Not to be outdone, a Bayside carport has been nominated for its “local significance”, proving that greatness sometimes comes from a roof held up by a few sagging poles.
And the West Gate service station is preserved for its ability to capture the golden age of motoring — a time when one could purchase petrol, a pie and mild existential dread all in one stop.
Land a few kilometres from Parliament House in Canberra is reserved for growing turf. Because once there was an old dairy there.
All of this might be amusing — once you get over the stupidity of it — but it also highlights a serious issue. Heritage listing is not free. It restricts redevelopment and locks up land that could otherwise be used more productively.
The housing crisis is a major social problem and heritage restrictions make it worse. That trade-off is justified for genuinely important places. It is not justified for carparks, substations and particularly unmemorable rectangles.

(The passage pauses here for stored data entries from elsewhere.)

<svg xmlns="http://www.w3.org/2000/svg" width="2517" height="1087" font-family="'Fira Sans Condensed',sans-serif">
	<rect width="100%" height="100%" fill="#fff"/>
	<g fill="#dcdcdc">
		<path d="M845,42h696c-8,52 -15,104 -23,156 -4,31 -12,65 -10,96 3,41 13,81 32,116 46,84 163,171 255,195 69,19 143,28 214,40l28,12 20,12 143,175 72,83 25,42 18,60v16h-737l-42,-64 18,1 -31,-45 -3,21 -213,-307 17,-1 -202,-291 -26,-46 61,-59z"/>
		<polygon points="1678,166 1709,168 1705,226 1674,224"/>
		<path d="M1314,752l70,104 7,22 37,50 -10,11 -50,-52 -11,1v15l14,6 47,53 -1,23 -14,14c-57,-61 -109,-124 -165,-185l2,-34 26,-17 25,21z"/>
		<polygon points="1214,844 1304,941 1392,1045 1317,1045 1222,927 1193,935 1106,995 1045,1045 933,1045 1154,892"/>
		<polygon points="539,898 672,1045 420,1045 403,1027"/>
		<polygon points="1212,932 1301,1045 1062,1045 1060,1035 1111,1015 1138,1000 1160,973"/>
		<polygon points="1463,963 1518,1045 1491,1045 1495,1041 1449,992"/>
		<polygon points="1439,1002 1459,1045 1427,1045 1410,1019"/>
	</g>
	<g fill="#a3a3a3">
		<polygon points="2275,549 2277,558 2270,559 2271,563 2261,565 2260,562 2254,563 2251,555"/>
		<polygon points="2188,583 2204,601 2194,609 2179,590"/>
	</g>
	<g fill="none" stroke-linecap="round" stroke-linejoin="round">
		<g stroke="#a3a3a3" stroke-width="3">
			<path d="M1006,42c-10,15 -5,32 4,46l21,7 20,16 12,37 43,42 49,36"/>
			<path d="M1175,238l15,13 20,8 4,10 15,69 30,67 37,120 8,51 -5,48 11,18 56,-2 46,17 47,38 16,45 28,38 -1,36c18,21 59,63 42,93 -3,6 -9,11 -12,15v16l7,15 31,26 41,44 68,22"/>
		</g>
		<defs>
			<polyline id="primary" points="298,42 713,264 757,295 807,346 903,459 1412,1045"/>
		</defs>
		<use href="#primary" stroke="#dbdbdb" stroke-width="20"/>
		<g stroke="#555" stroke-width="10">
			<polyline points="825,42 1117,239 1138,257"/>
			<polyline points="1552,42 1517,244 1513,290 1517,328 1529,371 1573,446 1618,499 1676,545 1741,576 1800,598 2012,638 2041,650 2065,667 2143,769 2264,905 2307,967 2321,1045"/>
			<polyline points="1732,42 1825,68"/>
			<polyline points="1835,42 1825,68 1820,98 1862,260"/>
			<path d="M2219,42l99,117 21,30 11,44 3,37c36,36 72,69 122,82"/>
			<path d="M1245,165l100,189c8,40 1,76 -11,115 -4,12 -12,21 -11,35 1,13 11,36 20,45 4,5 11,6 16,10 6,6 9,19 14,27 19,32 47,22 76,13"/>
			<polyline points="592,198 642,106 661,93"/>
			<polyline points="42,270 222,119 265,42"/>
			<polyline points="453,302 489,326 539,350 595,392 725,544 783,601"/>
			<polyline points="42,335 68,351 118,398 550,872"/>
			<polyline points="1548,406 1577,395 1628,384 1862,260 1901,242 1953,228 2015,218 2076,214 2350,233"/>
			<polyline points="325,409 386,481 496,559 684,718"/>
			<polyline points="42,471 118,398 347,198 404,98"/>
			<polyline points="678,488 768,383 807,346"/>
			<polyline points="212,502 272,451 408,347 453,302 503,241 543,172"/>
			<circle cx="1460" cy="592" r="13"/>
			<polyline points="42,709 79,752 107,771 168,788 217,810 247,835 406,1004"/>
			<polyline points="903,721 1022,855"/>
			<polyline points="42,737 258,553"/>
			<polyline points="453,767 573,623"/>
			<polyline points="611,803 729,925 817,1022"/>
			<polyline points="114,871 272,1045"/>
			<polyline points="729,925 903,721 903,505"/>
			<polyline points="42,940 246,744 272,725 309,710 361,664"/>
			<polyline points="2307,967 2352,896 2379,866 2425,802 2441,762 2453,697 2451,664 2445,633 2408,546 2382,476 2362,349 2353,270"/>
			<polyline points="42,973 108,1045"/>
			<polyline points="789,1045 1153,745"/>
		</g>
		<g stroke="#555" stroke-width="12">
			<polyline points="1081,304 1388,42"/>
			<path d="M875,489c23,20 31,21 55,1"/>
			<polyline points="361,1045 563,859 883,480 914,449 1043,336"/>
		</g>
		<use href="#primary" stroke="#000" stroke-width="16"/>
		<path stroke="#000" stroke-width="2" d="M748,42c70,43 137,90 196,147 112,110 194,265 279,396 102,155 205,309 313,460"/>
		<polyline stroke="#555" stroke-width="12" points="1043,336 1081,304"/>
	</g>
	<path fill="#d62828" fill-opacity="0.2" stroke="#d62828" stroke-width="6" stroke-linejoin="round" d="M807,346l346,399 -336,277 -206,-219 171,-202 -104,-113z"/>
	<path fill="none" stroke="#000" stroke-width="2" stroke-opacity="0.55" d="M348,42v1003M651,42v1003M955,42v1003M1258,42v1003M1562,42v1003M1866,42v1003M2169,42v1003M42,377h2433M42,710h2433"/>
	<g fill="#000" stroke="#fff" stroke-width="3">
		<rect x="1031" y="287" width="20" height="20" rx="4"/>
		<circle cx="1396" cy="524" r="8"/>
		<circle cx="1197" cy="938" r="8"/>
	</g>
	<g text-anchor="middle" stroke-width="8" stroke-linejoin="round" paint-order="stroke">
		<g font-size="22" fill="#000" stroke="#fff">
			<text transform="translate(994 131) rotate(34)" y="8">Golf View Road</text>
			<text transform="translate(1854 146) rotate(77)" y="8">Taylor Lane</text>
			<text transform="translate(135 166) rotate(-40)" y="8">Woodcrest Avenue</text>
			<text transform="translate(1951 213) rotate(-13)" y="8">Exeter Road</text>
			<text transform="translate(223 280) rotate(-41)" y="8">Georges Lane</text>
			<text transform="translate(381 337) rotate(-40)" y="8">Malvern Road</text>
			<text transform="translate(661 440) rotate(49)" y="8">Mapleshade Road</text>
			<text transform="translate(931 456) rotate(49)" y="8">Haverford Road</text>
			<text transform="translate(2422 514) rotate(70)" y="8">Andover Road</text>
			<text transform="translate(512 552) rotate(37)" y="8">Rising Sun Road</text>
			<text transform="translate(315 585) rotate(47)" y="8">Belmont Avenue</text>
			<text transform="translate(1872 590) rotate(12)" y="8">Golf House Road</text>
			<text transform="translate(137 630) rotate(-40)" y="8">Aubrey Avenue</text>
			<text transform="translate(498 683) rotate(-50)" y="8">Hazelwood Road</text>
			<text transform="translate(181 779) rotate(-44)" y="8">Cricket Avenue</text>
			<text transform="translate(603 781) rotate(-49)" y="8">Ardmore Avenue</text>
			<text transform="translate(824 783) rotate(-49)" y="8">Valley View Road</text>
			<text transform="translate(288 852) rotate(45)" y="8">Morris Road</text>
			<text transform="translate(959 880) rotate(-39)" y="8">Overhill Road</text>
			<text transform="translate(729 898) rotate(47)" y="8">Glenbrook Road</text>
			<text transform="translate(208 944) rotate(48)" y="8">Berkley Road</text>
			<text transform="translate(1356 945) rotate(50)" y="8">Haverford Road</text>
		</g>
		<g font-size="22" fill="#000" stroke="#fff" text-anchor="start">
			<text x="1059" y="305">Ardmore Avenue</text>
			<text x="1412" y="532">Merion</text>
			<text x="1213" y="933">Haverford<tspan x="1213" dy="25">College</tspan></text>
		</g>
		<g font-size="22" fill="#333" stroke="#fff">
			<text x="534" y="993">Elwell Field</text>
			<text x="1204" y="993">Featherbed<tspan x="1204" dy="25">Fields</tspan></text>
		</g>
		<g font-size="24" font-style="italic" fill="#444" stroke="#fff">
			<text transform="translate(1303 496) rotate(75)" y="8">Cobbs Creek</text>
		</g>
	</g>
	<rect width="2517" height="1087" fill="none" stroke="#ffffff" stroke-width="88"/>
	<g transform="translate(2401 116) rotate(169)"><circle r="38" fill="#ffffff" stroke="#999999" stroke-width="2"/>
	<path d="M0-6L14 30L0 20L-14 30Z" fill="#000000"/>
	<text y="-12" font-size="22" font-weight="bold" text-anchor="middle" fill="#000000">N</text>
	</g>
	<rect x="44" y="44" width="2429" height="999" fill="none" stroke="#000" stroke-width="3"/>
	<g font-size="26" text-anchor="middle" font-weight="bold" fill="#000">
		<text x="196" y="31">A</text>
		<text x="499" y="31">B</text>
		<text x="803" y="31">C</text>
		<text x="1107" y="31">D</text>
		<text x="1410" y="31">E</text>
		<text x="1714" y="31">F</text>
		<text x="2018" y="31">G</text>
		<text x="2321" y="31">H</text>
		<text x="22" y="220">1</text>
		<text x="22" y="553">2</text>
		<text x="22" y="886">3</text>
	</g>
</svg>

The weirdness of some decisions reflects an underlying problem. Heritage decisions are being made by an unrepresentative clique whose values are not those of the community. Heritage legislation requires an overhaul to require that the benefits of heritage listing are compared with costs, including the damage to housing affordability..
Australia can and should preserve its heritage. But if everything is heritage, then nothing is.
At some point, we need to distinguish between what is truly worth saving and what is, quite simply, a howler.
Dr Peter Tulip is chief economist at the Centre for Independent Studies.